One group of women attempted to enter the reception area of the PGJ offices but their path was quickly blocked by security guards who shut and locked the glass doors.

The newspaper El Universal reported that two protesters used hammers and stones to shatter the glass doors after which they and other women entered the building and proceeded to vandalize the reception area.

Several computers were thrown to the floor and furniture was broken. Nobody attempted to prevent the vandalism once the protesters were inside, El Universal said.

Outside the building, another group destroyed a PGJ security camera and placed a pig’s head on a post.

The women demanded that Attorney General Ernestina Godoy meet with them at the entrance to the building to explain the progress of the investigation into the sexual assault but after initially indicating that she was prepared to do so, she changed her mind.

Godoy subsequently wrote on Twitter that in response to the “provocation” at the PGJ offices, the government “won’t fall into the same.”

She also said that authorities would investigate the violent break-in and vandalism.

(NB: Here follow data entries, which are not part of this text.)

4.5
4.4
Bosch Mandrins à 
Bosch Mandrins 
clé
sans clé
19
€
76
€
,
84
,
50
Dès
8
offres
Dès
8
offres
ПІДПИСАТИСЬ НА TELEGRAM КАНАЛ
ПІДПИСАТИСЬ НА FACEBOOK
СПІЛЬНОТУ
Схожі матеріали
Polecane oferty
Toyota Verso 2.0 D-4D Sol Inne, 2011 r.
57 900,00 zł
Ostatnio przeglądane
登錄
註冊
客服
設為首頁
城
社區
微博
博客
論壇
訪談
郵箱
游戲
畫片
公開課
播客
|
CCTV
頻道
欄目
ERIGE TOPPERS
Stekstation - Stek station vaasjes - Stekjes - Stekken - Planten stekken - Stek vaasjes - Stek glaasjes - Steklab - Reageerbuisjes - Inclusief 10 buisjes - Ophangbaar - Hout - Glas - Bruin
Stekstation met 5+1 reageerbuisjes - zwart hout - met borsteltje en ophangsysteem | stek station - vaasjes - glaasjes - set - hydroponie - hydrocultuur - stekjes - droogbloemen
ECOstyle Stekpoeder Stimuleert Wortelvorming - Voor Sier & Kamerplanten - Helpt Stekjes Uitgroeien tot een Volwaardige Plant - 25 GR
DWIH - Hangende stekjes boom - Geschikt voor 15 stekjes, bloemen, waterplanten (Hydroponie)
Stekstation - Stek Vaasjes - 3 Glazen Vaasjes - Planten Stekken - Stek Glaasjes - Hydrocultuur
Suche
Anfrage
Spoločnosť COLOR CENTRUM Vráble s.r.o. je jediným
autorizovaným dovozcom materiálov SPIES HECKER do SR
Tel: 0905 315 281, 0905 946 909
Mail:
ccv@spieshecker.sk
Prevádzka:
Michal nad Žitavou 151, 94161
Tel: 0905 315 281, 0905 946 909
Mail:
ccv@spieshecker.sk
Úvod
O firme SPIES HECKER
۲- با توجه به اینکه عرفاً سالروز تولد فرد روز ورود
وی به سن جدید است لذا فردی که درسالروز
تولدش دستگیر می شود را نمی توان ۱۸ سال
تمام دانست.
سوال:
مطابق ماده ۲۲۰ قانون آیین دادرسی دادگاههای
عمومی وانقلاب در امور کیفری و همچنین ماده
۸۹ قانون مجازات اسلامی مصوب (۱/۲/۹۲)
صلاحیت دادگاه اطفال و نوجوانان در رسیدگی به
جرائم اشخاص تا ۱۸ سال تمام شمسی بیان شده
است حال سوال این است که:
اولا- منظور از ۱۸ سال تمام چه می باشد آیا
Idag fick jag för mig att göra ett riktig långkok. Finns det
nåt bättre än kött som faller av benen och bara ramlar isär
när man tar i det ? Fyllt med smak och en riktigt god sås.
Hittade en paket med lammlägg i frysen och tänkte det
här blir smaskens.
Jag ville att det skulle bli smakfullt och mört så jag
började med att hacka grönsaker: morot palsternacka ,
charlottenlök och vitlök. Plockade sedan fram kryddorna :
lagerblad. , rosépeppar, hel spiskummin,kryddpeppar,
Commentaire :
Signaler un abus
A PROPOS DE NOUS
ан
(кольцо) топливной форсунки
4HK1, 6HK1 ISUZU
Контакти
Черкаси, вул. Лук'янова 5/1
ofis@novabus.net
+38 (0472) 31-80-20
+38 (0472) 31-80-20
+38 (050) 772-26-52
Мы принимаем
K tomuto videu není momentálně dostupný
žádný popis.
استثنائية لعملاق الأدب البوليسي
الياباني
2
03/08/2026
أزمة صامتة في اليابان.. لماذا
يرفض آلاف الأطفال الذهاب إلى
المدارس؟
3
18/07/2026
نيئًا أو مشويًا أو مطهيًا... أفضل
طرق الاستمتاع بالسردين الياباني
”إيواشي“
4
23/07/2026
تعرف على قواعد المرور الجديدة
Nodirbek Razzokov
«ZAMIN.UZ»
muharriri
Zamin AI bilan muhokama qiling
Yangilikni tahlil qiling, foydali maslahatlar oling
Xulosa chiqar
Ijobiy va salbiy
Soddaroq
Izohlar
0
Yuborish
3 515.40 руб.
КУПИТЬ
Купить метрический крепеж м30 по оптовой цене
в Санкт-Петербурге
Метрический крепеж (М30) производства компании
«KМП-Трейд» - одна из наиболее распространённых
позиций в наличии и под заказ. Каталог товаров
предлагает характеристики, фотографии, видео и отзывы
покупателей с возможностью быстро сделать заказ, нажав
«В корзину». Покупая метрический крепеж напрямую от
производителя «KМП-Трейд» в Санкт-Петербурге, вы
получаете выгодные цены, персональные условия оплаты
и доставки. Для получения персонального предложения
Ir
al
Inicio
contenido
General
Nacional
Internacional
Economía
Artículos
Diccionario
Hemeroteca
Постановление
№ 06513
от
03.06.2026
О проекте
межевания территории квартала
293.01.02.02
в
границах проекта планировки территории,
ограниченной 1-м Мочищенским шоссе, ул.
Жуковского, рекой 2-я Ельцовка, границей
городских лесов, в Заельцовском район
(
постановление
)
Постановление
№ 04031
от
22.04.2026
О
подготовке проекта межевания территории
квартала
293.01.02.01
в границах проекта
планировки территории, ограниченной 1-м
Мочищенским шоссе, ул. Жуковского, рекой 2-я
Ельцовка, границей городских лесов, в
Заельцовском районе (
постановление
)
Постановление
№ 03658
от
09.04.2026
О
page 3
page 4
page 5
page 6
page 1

Mayor Claudia Sheinbaum also labeled the protest an “act of provocation,” asserting that the protesters wanted the government to respond to their violence with aggression of their own.

However, she stressed that the government would not “fall into provocations for any reason.”

The mayor said that authorities will review security camera footage to identify those responsible for the violence and destruction at PGJ headquarters.

A protester vandalizes offices of the attorney general in Mexico City.

The protest was triggered by an accusation of sexual assault against four men presumed to be Mexico City police. The teenage girl says the rape took place inside a patrol car in the early morning of August 3.

Sheinbaum said that authorities are doing everything possible to complete the investigation into the rape case and stressed that there will be no impunity.  

However, social media users expressed skepticism about Sheinbaum’s commitment.

On Twitter, where the hashtag #NoMeCuidanMeViolan (They Don’t Look After Me, They Rape Me) has been used more than 50,000 times to denounce the four police officers accused of the sexual assault, one person wrote that “Sheinbaum will punish today’s women activists more quickly than the SSC rapists.”

Other social media users expressed similar sentiments.

“The police rape women: nobody says anything. The security secretary threatens journalists: nobody says anything. Women protest, throw glitter at the Police Chief Jesús Orta: it’s a provocation, we will open investigation files!” one Twitter user wrote.

“We endure rape, discrimination, harassment and violence and the guy [Orta] gets upset because they threw glitter at him. Relax, Jesús Orta, glitter doesn’t stain like blood,” another Twitter user said.    

“They’re not provocations,” a Facebook user said in a message directed to the mayor.

“It’s being fed up with a system that doesn’t listen to us, doesn’t protect us and doesn’t offer solutions.”